How Do I Leave an Abusive Relationship?
Giving your abuser notice about your intention to leave will give him/her the chance to manipulate you into staying. If you cohabit with your abuser, try to plan ahead of time exactly how you will leave, and do so when your abuser is not at home. Ending the relationship in a public place may also be a good idea.
It is important to know that abusers often react very intensely to being left. Ending the relationship can actually increase your likelihood of harm, and therefore it is advised to seek professional guidance and support in the decision and logistics, especially if the relationship has escalated to physical harm. It is also important to have a support system of family and friends who can be there for you during the difficult transition.
Leaving a relationship may lead to stalking or harassment by the abuser. Other abusers may beg for forgiveness and promise to change. Or some may threaten self-harm.
Taking Care of Yourself
Being the victim of violence in an intimate relationship can be very traumatic. You have chosen to love and trust your partner and s/he has betrayed you with violence. At the same time, there are often positive aspects of the relationship that may lead you to still cling to that relationship, believing your abuser loves you and will eventually change. These two sides of a violent relationship may make it very difficult to know if you really love your partner or not, or if you want to stay in the relationship or not. In fact, most survivors of relationship violence report that they do not want the relationship to end, they just want the abuse to stop.

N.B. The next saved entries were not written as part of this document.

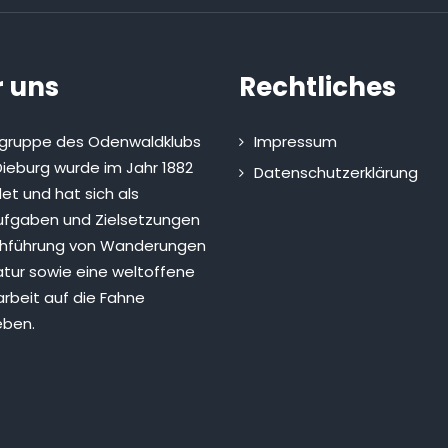
 uns
Rechtliches
sgruppe des Odenwaldklubs
Impressum
ieburg wurde im Jahr 1882
Datenschutzerklärung
et und hat sich als
fgaben und Zielsetzungen
chführung von Wanderungen
atur sowie eine weltoffene
rbeit auf die Fahne
eben.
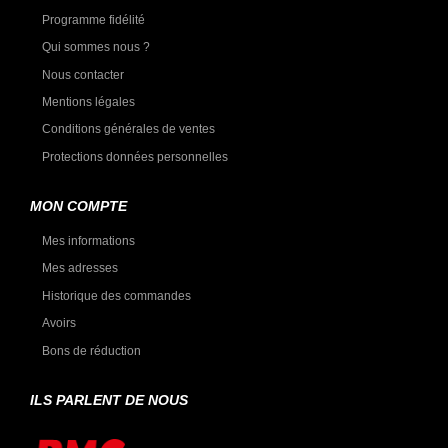
Programme fidélité
Qui sommes nous ?
Nous contacter
Mentions légales
Conditions générales de ventes
Protections données personnelles
MON COMPTE
Mes informations
Mes adresses
Historique des commandes
Avoirs
Bons de réduction
ILS PARLENT DE NOUS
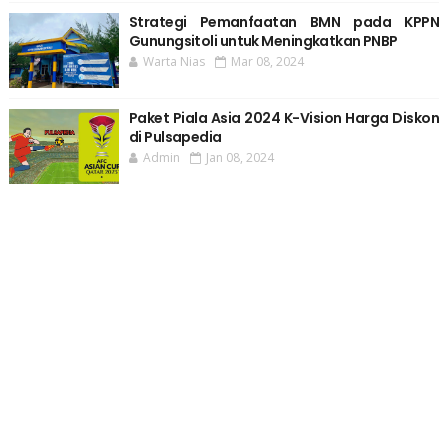
Strategi Pemanfaatan BMN pada KPPN
Gunungsitoli untuk Meningkatkan PNBP
Warta Nias
Mar 08, 2024
Paket Piala Asia 2024 K-Vision Harga Diskon
di Pulsapedia
Admin
Jan 08, 2024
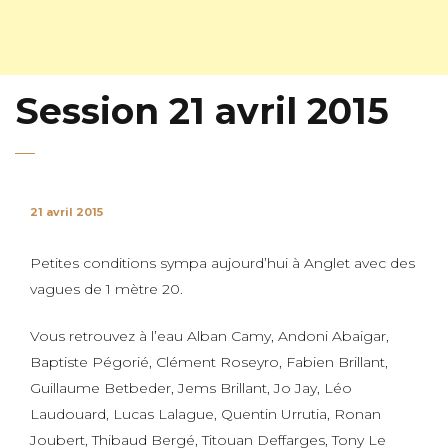
Session 21 avril 2015
21 avril 2015
Petites conditions sympa aujourd’hui à Anglet avec des
vagues de 1 mètre 20.
Vous retrouvez à l’eau Alban Camy, Andoni Abaigar,
Baptiste Pégorié, Clément Roseyro, Fabien Brillant,
Guillaume Betbeder, Jems Brillant, Jo Jay, Léo
Laudouard, Lucas Lalague, Quentin Urrutia, Ronan
Joubert, Thibaud Bergé, Titouan Deffarges, Tony Le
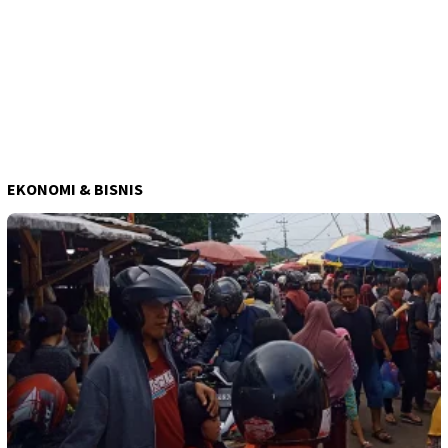
EKONOMI & BISNIS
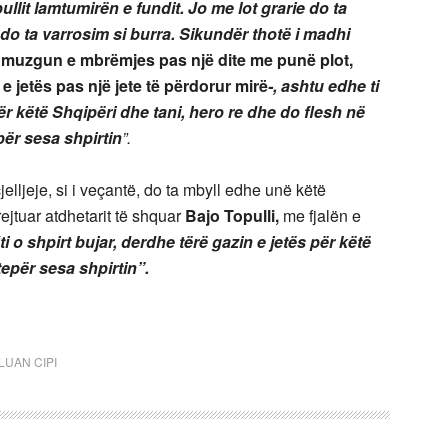
ullit lamtumirën e fundit. Jo me lot grarie do ta
 do ta varrosim si burra. Sikundër thotë i madhi
n muzgun e mbrëmjes pas një dite me punë plot,
e jetës pas një jete të përdorur mirë
-, ashtu edhe ti
për këtë Shqipëri dhe tani, hero re dhe do flesh në
për sesa shpirtin
”.
jelljeje, si i veçantë, do ta mbyll edhe unë këtë
rejtuar atdhetarit të shquar
Bajo Topulli,
me fjalën e
ti o shpirt bujar, derdhe tërë gazin e jetës për këtë
tepër sesa shpirtin”.
LUAN CIPI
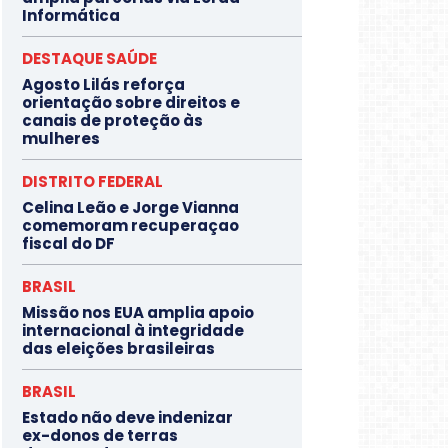
Informática
DESTAQUE SAÚDE
Agosto Lilás reforça
orientação sobre direitos e
canais de proteção às
mulheres
DISTRITO FEDERAL
Celina Leão e Jorge Vianna
comemoram recuperaçao
fiscal do DF
BRASIL
Missão nos EUA amplia apoio
internacional à integridade
das eleições brasileiras
BRASIL
Estado não deve indenizar
ex-donos de terras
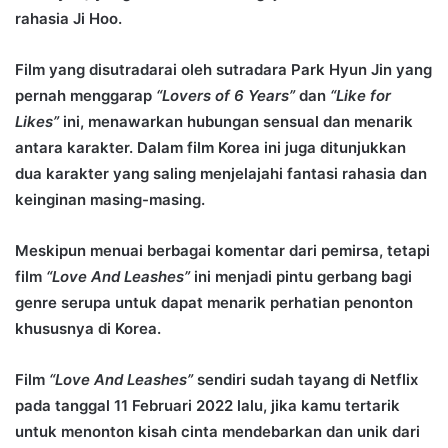
rahasia Ji Hoo.
Film yang disutradarai oleh sutradara Park Hyun Jin yang
pernah menggarap
“Lovers of 6 Years”
dan
“Like for
Likes”
ini, menawarkan hubungan sensual dan menarik
antara karakter. Dalam film Korea ini juga ditunjukkan
dua karakter yang saling menjelajahi fantasi rahasia dan
keinginan masing-masing.
Meskipun menuai berbagai komentar dari pemirsa, tetapi
film
“Love And Leashes”
ini menjadi pintu gerbang bagi
genre serupa untuk dapat menarik perhatian penonton
khususnya di Korea.
Film
“Love And Leashes”
sendiri sudah tayang di Netflix
pada tanggal 11 Februari 2022 lalu, jika kamu tertarik
untuk menonton kisah cinta mendebarkan dan unik dari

You may experience mixed feelings and feel a sense of responsibility. You may have told yourself that if only you could make things better, the violence would stop. It is very hard to accept that you have no control over your partner's behavior, but it is ultimately more healing to recognize that no matter how confused about the situation you are, the fact remains the violence is not your fault.

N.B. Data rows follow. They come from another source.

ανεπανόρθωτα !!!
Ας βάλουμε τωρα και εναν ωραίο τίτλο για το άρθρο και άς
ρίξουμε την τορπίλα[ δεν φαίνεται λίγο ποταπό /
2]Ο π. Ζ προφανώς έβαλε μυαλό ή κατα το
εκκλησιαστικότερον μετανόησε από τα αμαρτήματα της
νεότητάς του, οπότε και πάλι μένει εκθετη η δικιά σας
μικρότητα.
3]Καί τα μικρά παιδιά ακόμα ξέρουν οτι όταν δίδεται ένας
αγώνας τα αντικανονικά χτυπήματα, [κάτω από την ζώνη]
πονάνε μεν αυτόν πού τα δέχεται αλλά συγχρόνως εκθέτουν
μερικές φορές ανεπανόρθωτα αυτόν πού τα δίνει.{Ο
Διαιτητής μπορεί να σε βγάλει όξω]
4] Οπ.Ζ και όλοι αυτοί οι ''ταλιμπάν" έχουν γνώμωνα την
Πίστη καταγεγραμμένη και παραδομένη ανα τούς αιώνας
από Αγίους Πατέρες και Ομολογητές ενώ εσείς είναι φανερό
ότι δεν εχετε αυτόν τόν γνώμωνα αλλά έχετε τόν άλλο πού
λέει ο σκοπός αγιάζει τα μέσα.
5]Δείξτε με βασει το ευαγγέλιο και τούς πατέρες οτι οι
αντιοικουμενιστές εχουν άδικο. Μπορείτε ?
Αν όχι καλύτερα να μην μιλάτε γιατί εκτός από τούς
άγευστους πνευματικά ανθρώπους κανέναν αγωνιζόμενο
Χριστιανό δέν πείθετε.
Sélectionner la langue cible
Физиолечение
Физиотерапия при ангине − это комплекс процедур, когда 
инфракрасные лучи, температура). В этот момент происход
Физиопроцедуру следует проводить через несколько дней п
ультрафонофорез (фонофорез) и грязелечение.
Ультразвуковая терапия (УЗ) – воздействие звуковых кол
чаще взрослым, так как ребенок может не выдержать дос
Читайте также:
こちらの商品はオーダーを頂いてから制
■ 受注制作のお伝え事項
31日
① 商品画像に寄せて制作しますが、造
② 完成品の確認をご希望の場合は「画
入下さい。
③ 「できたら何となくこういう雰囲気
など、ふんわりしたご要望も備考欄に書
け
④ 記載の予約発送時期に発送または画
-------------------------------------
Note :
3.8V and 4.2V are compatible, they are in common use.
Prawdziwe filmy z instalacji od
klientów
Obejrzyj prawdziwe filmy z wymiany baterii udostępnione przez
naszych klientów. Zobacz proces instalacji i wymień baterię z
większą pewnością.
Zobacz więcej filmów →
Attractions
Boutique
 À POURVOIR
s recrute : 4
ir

Since abusive relationships are about power and control, survivors often have difficulty taking control of their lives back, particularly if the abuser has managed to isolate them socially or economically. There are, however, a number of services and organizations designed to help victims survive the abuse and move on with their lives.
If you are currently, or have been, abused by your partner, or think you might be, it is important that you talk to someone.

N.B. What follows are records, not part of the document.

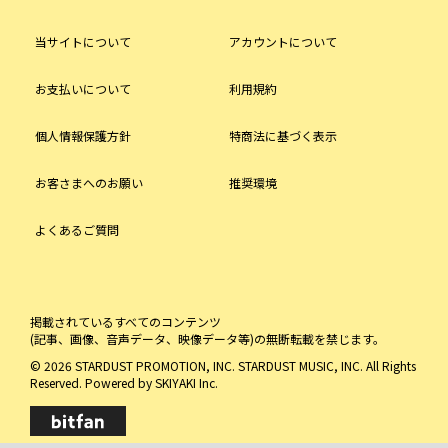
当サイトについて
アカウントについて
お支払いについて
利用規約
個人情報保護方針
特商法に基づく表示
お客さまへのお願い
推奨環境
よくあるご質問
掲載されているすべてのコンテンツ
(記事、画像、音声データ、映像データ等)の無断転載を禁じます。
© 2026 STARDUST PROMOTION, INC. STARDUST MUSIC, INC. All Rights
Reserved. Powered by
SKIYAKI Inc.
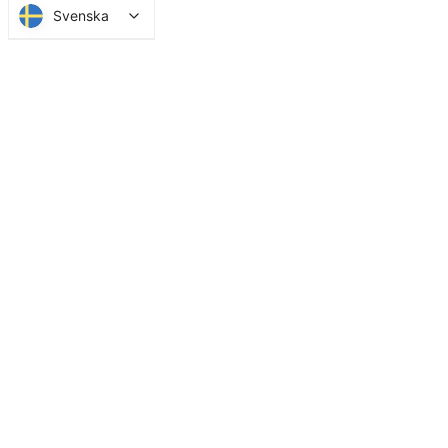
Svenska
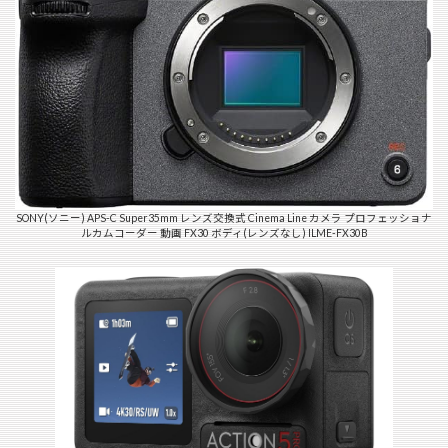
SONY(ソニー) APS-C Super35mm レンズ交換式 Cinema Line カメラ プロフェッショナ
ルカムコーダー 動画 FX30 ボディ(レンズなし) ILME-FX30B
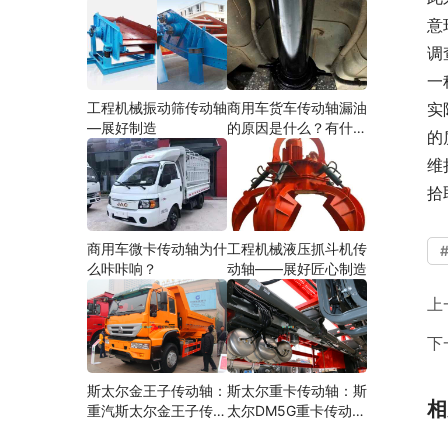
意
调
一
工程机械振动筛传动轴
商用车货车传动轴漏油
实
—展好制造
的原因是什么？有什么
的
影响？
维
拾
商用车微卡传动轴为什
工程机械液压抓斗机传
么咔咔响？
动轴——展好匠心制造
上
下
斯太尔金王子传动轴：
斯太尔重卡传动轴：斯
相
重汽斯太尔金王子传动
太尔DM5G重卡传动轴
轴多少钱、价格、生产
多少钱/价格/生产厂家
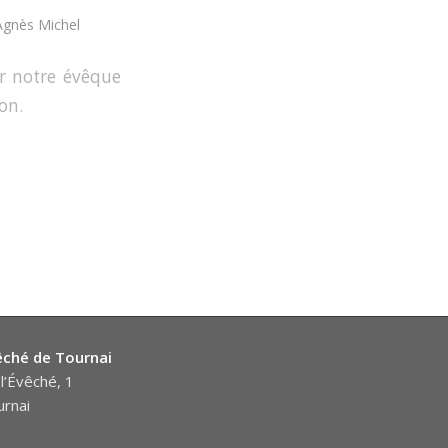
Agnès Michel
er notre évêque
on.
êché de Tournai
l’Évêché, 1
rnai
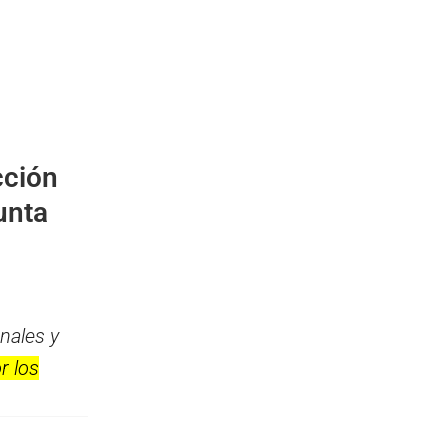
cción
unta
nales y
r los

As mentioned above, it is common to experience depression, feelings of helplessness and rage, hopelessness, self-blame, and fear. Support from friends, family members, and often counselors or therapists can help you in your recovery. Shelters are also available to help you get back on your feet, and are especially important if you were economically dependent on your partner. Unfortunately, most shelters do not provide residential services for male victims of domestic violence, but most will provide assistance in finding a safe place and finding other resources.
Survivors of relationship violence can and do recover and are able to live happy, fulfilling lives, in which they are safe from violence and abuse. Recovery is a process, however, and the length of time varies for different people. As with immediate recovery, ongoing counseling or therapy can be extremely helpful. Sexual violence is often a part of domestic or dating violence; if that was the case for you, counseling may be extremely helpful in recovering from that trauma as well. You may experience difficulty in developing intimate relationships again, and long-term recovery can focus on that issue as well.